You are viewing an archived copy of Christian Concern's website. Some features are disabled and pages may not display properly.

To view our current site, please visit christianconcern.com

European body postpones voting on pro-homosexual resolution due to large opposition

Printer-friendly version

Due to a growing opposition, the Parliamentary Assembly of the Council of Europe (PACE) has decided to postpone the vote on a report, which claims to be protecting homosexuals from discrimination.

PACE, which has a total of 642 members, has rescheduled its business in voting on the report called Discrimination on the Basis of Sexual Orientation and Gender Identity (Document 12087) after a large number of amendments opposing the report were laid.  The Assembly is expected to postpone the vote until its next session in April 2010 after examination by a Parliamentary Committee.

(Click here to see the amendments)

The European Centre for Law and Justice (ECLJ), a Christian legal group set to protect the rights of believers to worship and share the Christian message, warned parliamentarians in a Memorandum that the draft resolution should be amended ‘in order to maintain the definition of the family and to protect the fundamental right to disagree with the ideology of those promoting gender identity’.

(See the ECLJ report)

In the memorandum, the ECLJ examined the main provisions of the draft Resolution under the requirements of European and international law, and of the case law of the European Court of Human Rights.  The Centre focused on the fact that such resolutions should not result in damage to the family and negate the fundamental rights of people who are not lesbian, gay, bisexual or transgendered (LGBT) – especially in the areas of freedom of speech and religious belief.

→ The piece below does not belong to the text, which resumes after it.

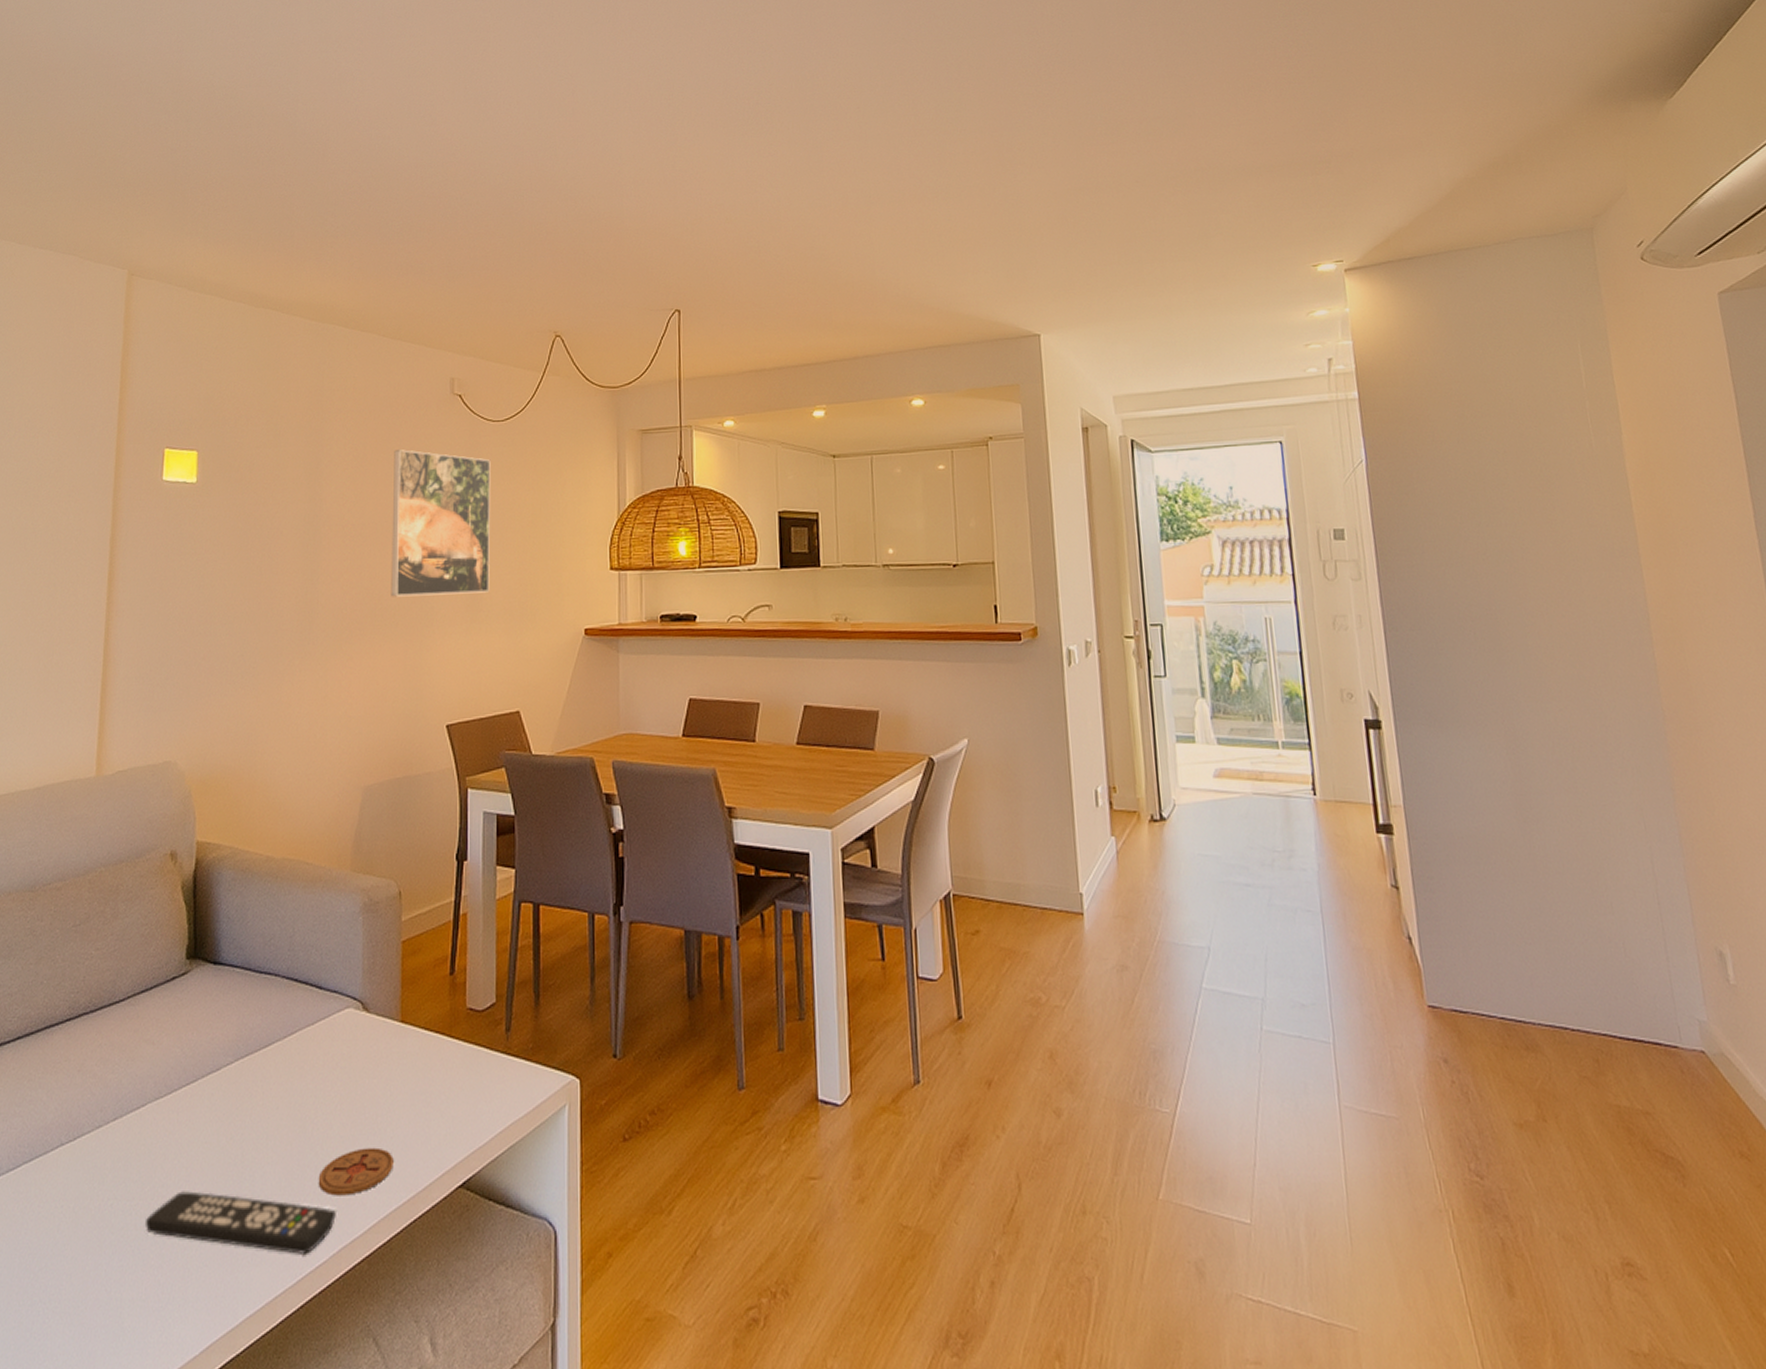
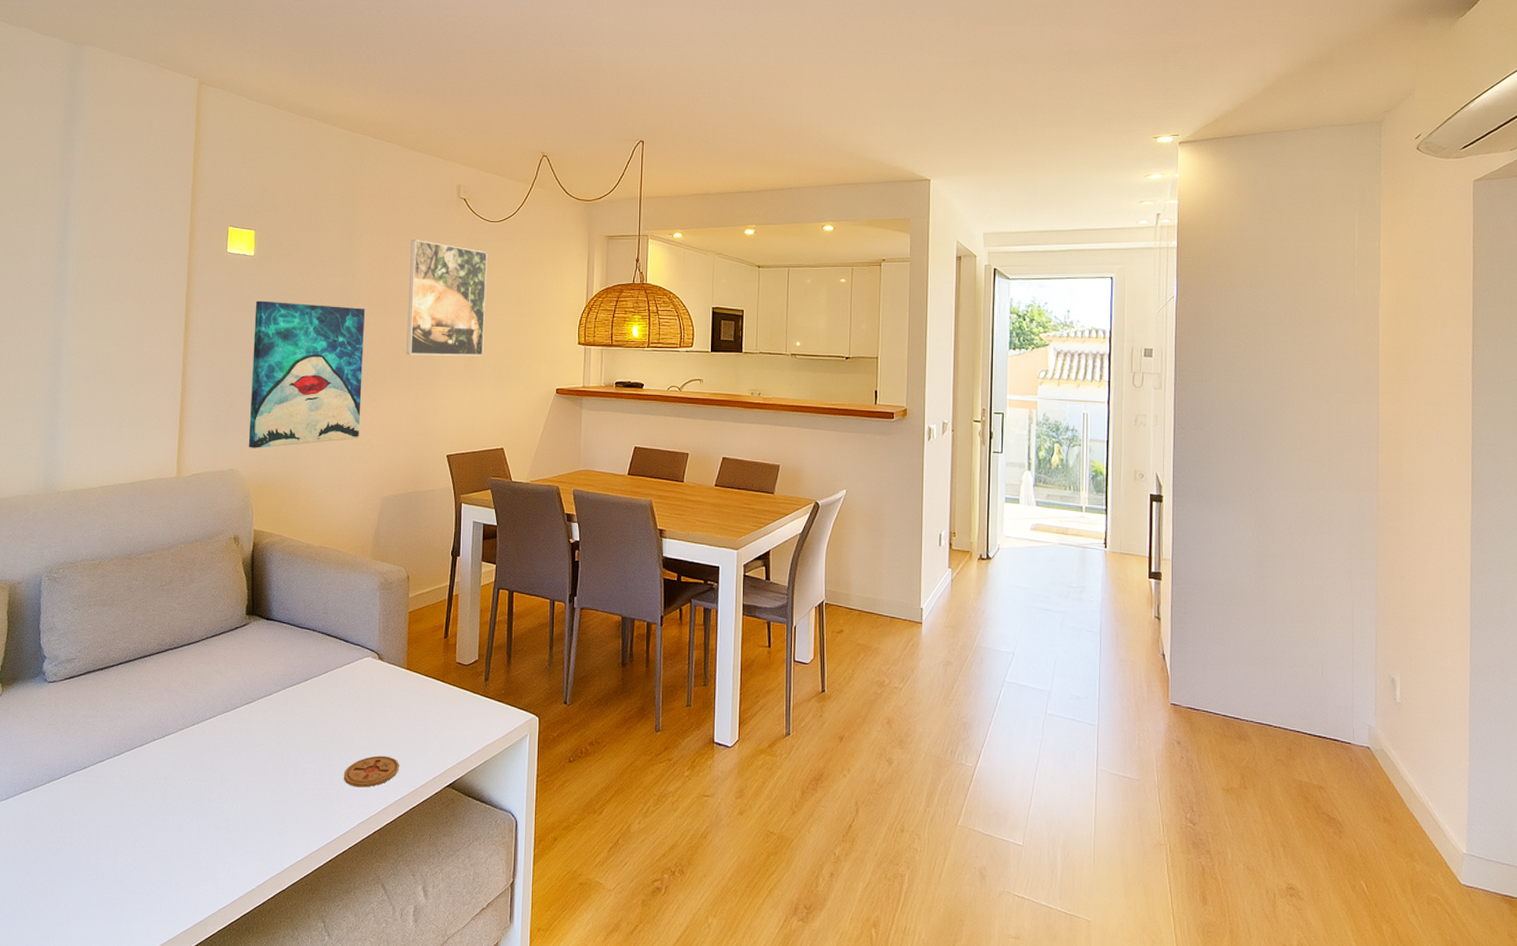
remote control: present [146,1191,336,1254] -> none [216,777,356,825]
wall art: none [189,539,337,732] -> present [248,300,365,448]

Dr. Grégor Puppinck, the director of the ECLJ, said he hopes that the PACE will understand that ‘the appropriate response to violence and unjust discrimination against LGBT people should not include eliminating moral pluralism.  It is vital to protect and promote both free speech and freedom of religion in moral matters’.

PACE is one of the two statutory organs of the Council of Europe, which is composed of the Committee of Ministers (the Ministers of Foreign Affairs, meeting usually at the level of their deputies) and the Assembly representing the political forces (majority and opposition) in its member states.